### DAFTAR KEGIATAN
**A)** Menurut kutipan tentang Peristiwa Tiananmen, pada tanggal berapa peristiwa itu terjadi?
**B)** Lanjutkan kutipan tentang Peristiwa Tiananmen mulai dari kalimat terakhirnya.

━━━ KUTIPAN

Thursday, October 13, 2016

Peristiwa Tiananmen

BAB I
PENDAHULUAN

Delapan belas tahun yang lalu, sebuah tragedi kemanusiaan terjadi di negeri China. Puluhan ribu mahasiswa yang menuntut demokratisasi di lapangan Tiananmen ditindak represif, sejumlah tank pasukan Tentara Merah menggilas mereka, ribuan mahasiswa tersungkur dan tewas berlumuran darah. Ribuan mahasiswa ditangkap dijebloskan ke penjara, ratusan lainnya hilang entah ke mana. Sampai sekarang para aktivis mahasiswa masih banyak yang berada di penjara, dan mereka yang berhasil melarikan diri terus memperjuangkan  demokrasi  di  negeri  itu.

Peristiwa Tiananmen yang terjadi pada 4 Juni 1989 adalah sejarah kelam pemerintahan komunis China setelah Revolusi Kebudayaan. Meskipun sudah lima belas tahun berlalu, dosa sejarah ini sepertinya terus membayangi. Seminggu menjelang tanggal 4 Juni, pemerintah China sudah sibuk mengamankan lapangan Tiananmen, pasukan Tentara Merah dalam posisi siaga berjaga-jaga di sekitar lapangan itu. Siapa pun yang mempersoalkan kembali tragedi berdarah itu ditindak. Para wisatawan yang mengambil gambar juga dipaksa untuk menghapus dari kameranya. Seorang fotografer dari Assosiated Press sempat ditangkap ketika mengambil gambar di lokasi pembantaian mahasiswa itu.

━━━━━━
━━━ DATA PEMERIKSAAN

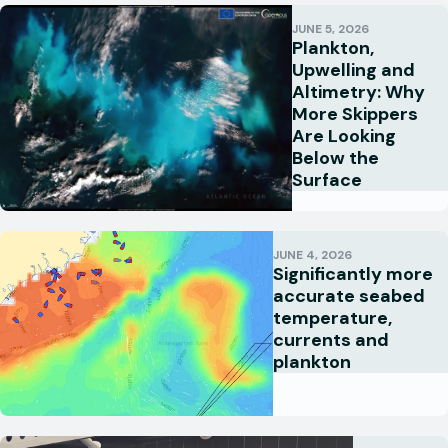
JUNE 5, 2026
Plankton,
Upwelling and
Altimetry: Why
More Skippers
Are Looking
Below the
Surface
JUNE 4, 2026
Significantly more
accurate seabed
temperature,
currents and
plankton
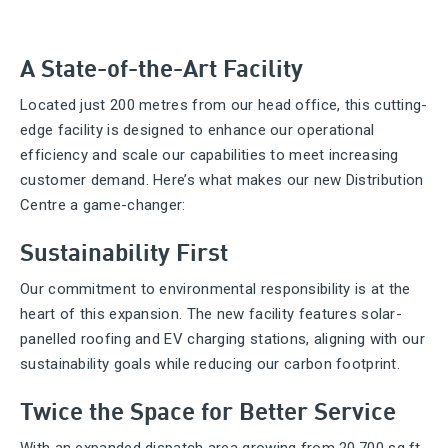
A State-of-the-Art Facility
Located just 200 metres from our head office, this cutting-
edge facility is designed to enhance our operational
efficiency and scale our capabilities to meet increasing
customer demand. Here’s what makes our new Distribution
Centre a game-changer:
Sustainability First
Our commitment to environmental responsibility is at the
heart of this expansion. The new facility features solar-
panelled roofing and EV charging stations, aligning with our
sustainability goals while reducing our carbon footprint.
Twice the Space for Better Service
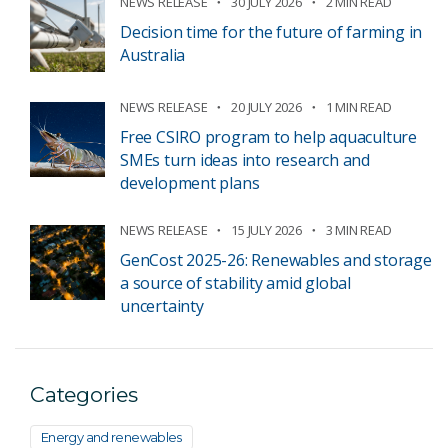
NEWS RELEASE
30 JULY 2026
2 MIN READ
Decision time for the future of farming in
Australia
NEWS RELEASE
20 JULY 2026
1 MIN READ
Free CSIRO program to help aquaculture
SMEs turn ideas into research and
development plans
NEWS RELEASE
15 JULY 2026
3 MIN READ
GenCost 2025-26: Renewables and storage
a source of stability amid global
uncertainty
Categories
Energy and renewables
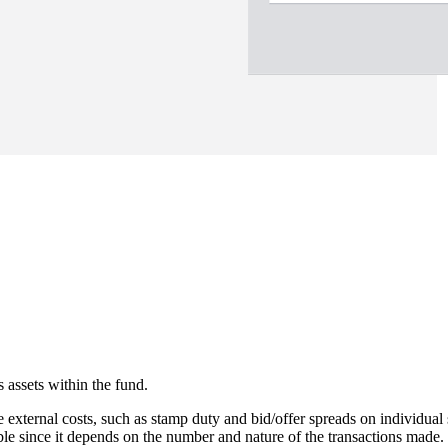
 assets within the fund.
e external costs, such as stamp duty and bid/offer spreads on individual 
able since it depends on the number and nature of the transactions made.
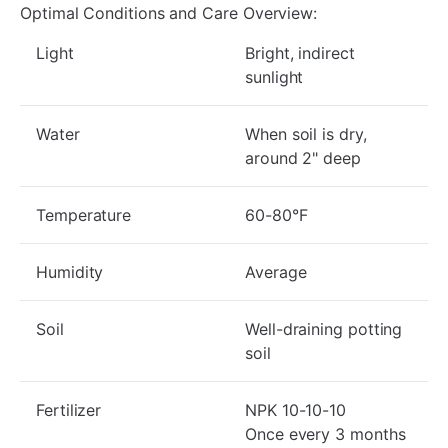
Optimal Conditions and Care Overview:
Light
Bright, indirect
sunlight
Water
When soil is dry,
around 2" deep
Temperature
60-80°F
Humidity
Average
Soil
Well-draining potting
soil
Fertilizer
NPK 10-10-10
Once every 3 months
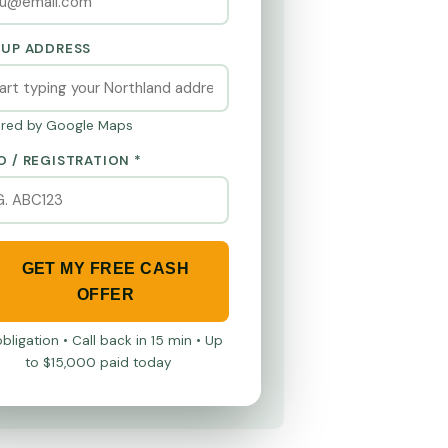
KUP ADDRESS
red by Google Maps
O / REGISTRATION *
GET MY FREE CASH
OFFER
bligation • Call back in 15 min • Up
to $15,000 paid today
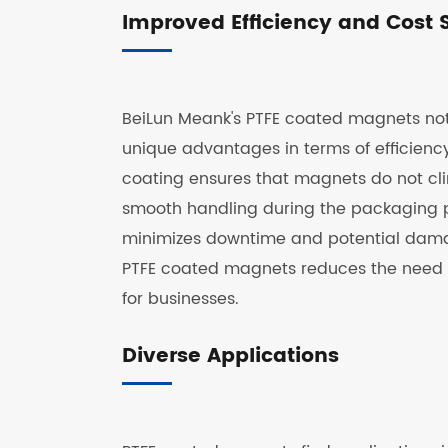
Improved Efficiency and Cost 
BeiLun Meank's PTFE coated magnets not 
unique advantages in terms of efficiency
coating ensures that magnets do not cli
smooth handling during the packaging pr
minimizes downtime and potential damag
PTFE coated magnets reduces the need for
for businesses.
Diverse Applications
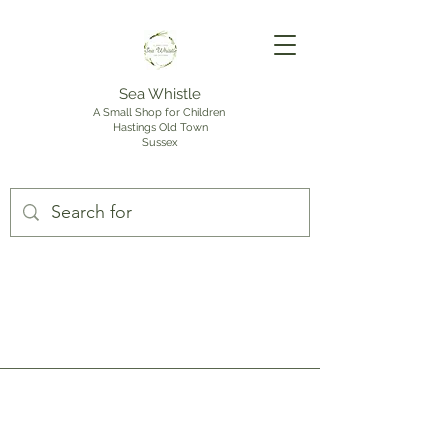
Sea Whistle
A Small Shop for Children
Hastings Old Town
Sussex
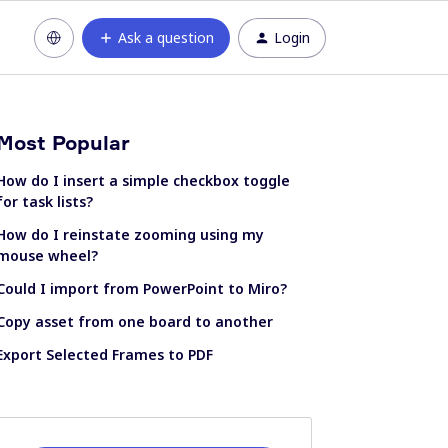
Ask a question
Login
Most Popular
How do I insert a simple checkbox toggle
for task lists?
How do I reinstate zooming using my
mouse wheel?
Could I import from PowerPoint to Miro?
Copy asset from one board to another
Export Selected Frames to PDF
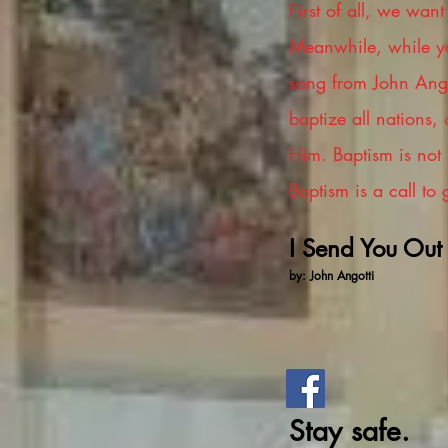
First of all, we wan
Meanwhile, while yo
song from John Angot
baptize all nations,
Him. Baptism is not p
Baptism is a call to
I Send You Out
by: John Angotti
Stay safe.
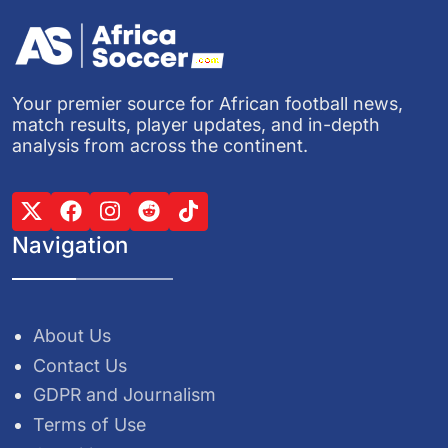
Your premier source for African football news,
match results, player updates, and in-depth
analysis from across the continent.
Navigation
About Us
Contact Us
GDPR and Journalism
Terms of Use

━━━━━━

### JAWABAN TERTULIS
**A)** Peristiwa Tiananmen terjadi pada 4 Juni 1989.

**B)**
  
BAB II
PEMBAHASAN

A.        PERGOLAKAN POLITIK
Mulai bulan November 1985 Partai Komunis Cina berusaha untuk meluruskan jalannya Modernisasi 4 bidang dengan mengadakan operasi pembersihan terhadap para pejabat yang korup. Pada bulan itu juga terjadi demonstrasi mahasiswa yang mengecam Jepang sebagai “agresor ekonomi”. Sekretarjs Jenderal Partai Komunis, Hu Yao Bang dituduh mempunyai hubungan erat dengan Perdana Menteri Jepang, Yashiro Nakasone. Untuk meredakan ketegangan itu Hu Yao Bang mengutus beberapa pembantunya untuk mengadakan dialog dengan para mahasiswa. Sebaliknya Deng Xiao Ping justru menghangatkan suasana dengan memperingatkan Jepang, bahwa surplus neraca dagangnya yang kian meningkat akan mengancam hubungan ekonomi RRC-Jepang.
April 1986 kota Beijing didatangi oleh sekitar 20.000 orang mantan Pengawal merah dengan maksud untuk menuntut Partai Komunis Cina agar seluruh mantan Pengawal Merah yang sejak berakhimya Revolusi Kebudayaan disingkirkan ke daerah-daerah pedalaman, diijinkan kembali ke tempat asal masing-masing. Untuk menanggulangi masalah ini, maka Wali kota Beijing Chen Xi Tong, dan Sekretaris Partai Komunis Cabang Beijing, Li XI Ming telah mengadakan pembicaraan dengan mereka, dan berhasil mendesak untuk kembali ke tempat kerja masing-masing didaerah pedalaman.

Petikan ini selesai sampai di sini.